Dragon - an object oriented parser generator

Users guide

by Bjoern Lemke, Draft 01.09.2007

Dragon comes under the GNU Copyright
(C)opyright 2006, 2007 by Bjoern Lemke


Also there are ( beside of lex and yacc) a lot of parser generation tools are available, this is another implementation of a powerful parser generator. The dragon approach results in a consequent object oriented integrated scanner and parser solution and scales also for very large grammar defintions.

Since dragon parses LR(1) grammars, the generation algorithm is quite cpu intensive building the sets of LR(1) elements. Using LR(1) instead of LALR decreases efficiency of the parser but avoids some reduce/reduce conflicts in some cases.

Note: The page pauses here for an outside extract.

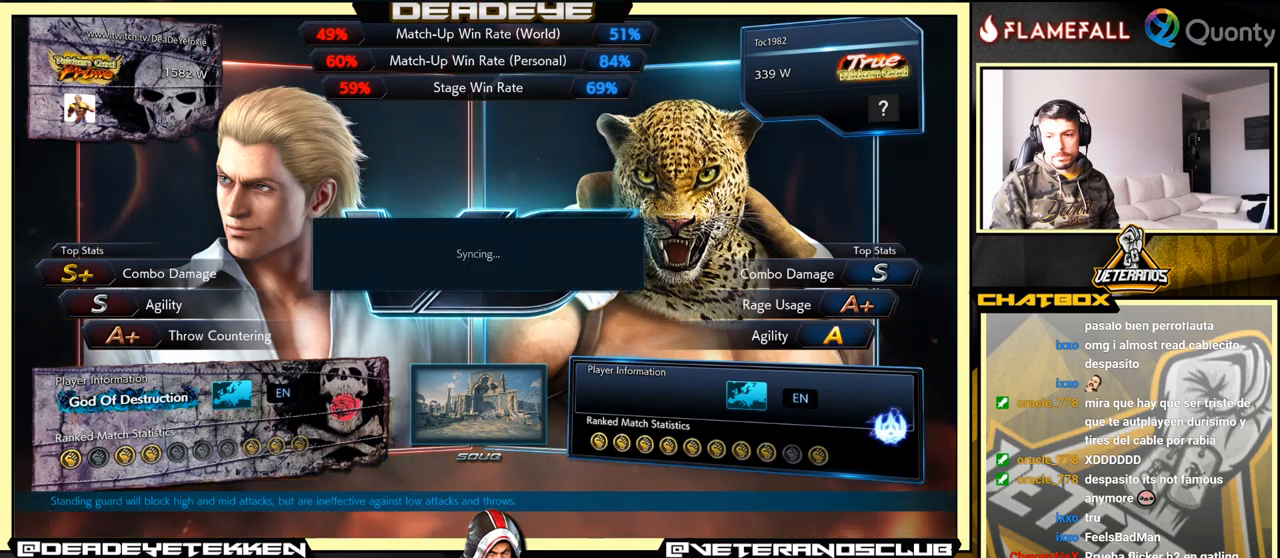
{"buttons": [], "left_stick": "center", "events": [[100, "CROSS", "up"]]}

For huge grammar defintions, state-of-the-art hardware ( especially CPU ) is strongly recommended.

Dragon provides a very clean and structured way for the integration application specific context code. Further, dragon combines the lexical and syntactical analysis and the corresponding code generation. The grammar is completely defined in a single description file.

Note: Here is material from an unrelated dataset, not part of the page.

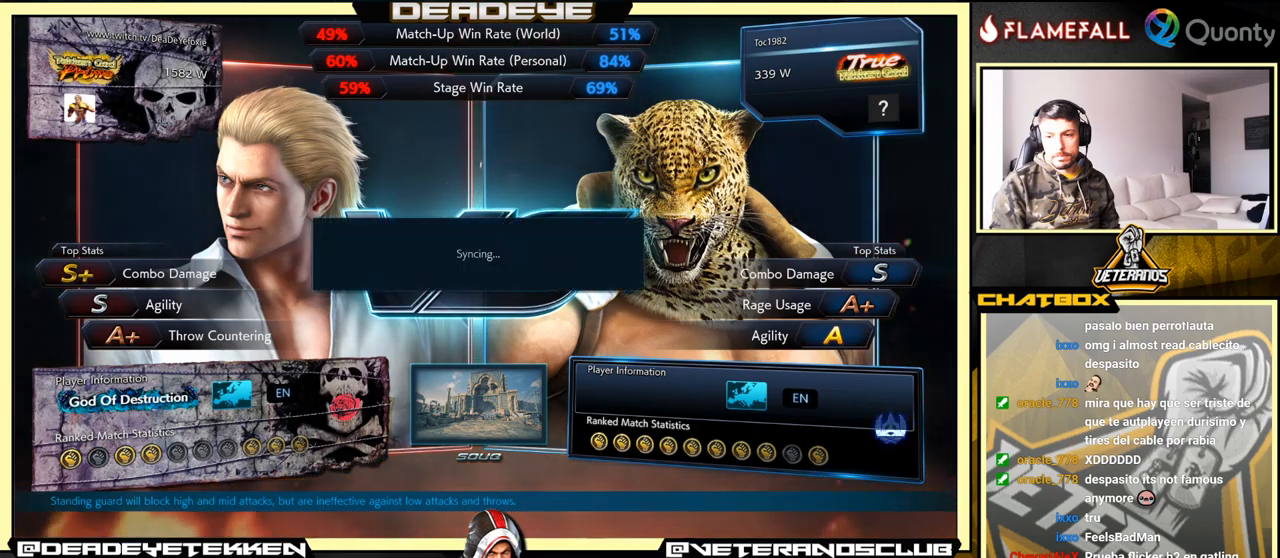
{"buttons": [], "left_stick": "center", "events": []}
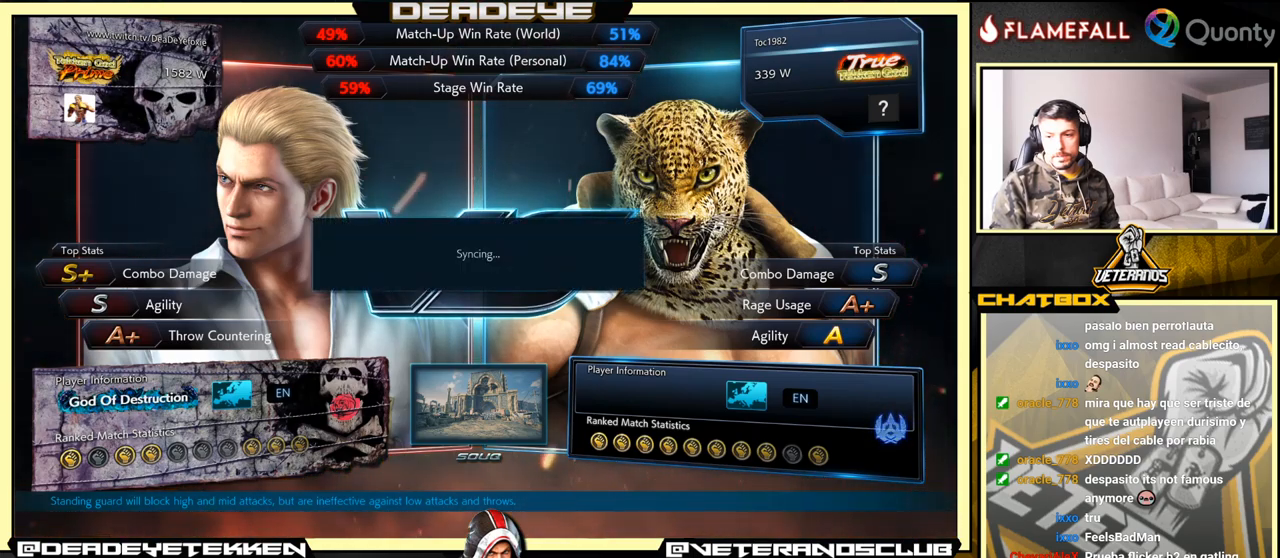
{"buttons": [], "left_stick": "center", "events": []}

As a result, dragon generates C++ class code that can be in included as a parser class. From version 1.2, dragon also supports generation of Java code. The code integration and usages is quite similar.

From dragon version 1.3, LALR parser generation mode is also supported and is used as default.

If you have built and tested the dragon software and find it useful ( or not ), I appreciate some feedback from you. Thanks in advance !

Table of Contents (TOC)

1. Who should use it ?
2. Getting Started
2.1. ... Java code generation
2.2. ... C++ code generation
3. Grammar definition
3.1. ... Header
3.2. ... Tokenset
3.3. ... Productions
4. Generating the parser
4.1. ... Parser conflicts
4.1.1. ... Shift/reduce conflict
4.1.2. ... Reduce/reduce conflict
5. Semantic actions
5.1. ... Sample action method
6. Advanced scanner feed
7. Parser analysis mode
8. Conclusion

1. Who should use it ?

Back to TOC

Dragon is an appropriate tool for those C++ and Java programmers, who need a parser for any specific grammar ( LR(1) ). Since the integration can be done very smooth, a complete parser application can be written very fast.
To use dragon, you should be familiar with the concept of context free ( programming ) languages in terms of lexical and syntactical analysis. A basic understanding of the principles of a scanner and parser modul in general is required to understand and use this parser generator.

2. Getting started

Back to TOC

To get into the flow of dragon, we start with a small sample grammar description which can be feeded directly into dragon. The grammar given below can be created using any simple text editor.
@ Sample Dragon description 
@ 
HEADER 
SEPIGNORE '\t' 
SEPIGNORE ' '
END

TOKENSET 
a  :  a
b  :  b
c  :  c    
END 

PRODUCTIONSET
Start	:	S a  ; A1
S	:	C C ; A2
C	:	b C ; A5
C	:	c ; A3
END
As we look to the grammar description more closely, the file consists of three sections.

At the beginning, there is a header section beginning with a HEADER-Token and ending with the first END-Token. Any lines above the HEADER-Token line are ignored and can be used for comments.

Inside the header section, some general rules are declared for the parsing procedure. In our example, two whitespace separator tokens are declared (Space and Tab). This declaration tells dragon scanner to treat these tokens just as token separators and don't return them to the dragon parser. In general, you can use any kind of characters for token separators, but in most cases, whitespace characters like SPACE and TAB seem to be appropriate.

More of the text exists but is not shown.